**What to work on:**
Reproduce every line of text in the data below word for word, leaving out the pictures.

**Dataset:**
===============
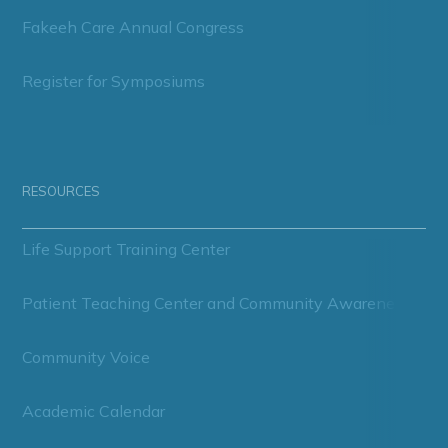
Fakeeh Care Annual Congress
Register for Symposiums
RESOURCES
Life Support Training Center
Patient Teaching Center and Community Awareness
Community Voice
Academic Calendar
===============
**Response box:**
Fakeeh Care Annual Congress
Register for Symposiums
RESOURCES
Life Support Training Center
Patient Teaching Center and Community Awareness
Community Voice
Academic Calendar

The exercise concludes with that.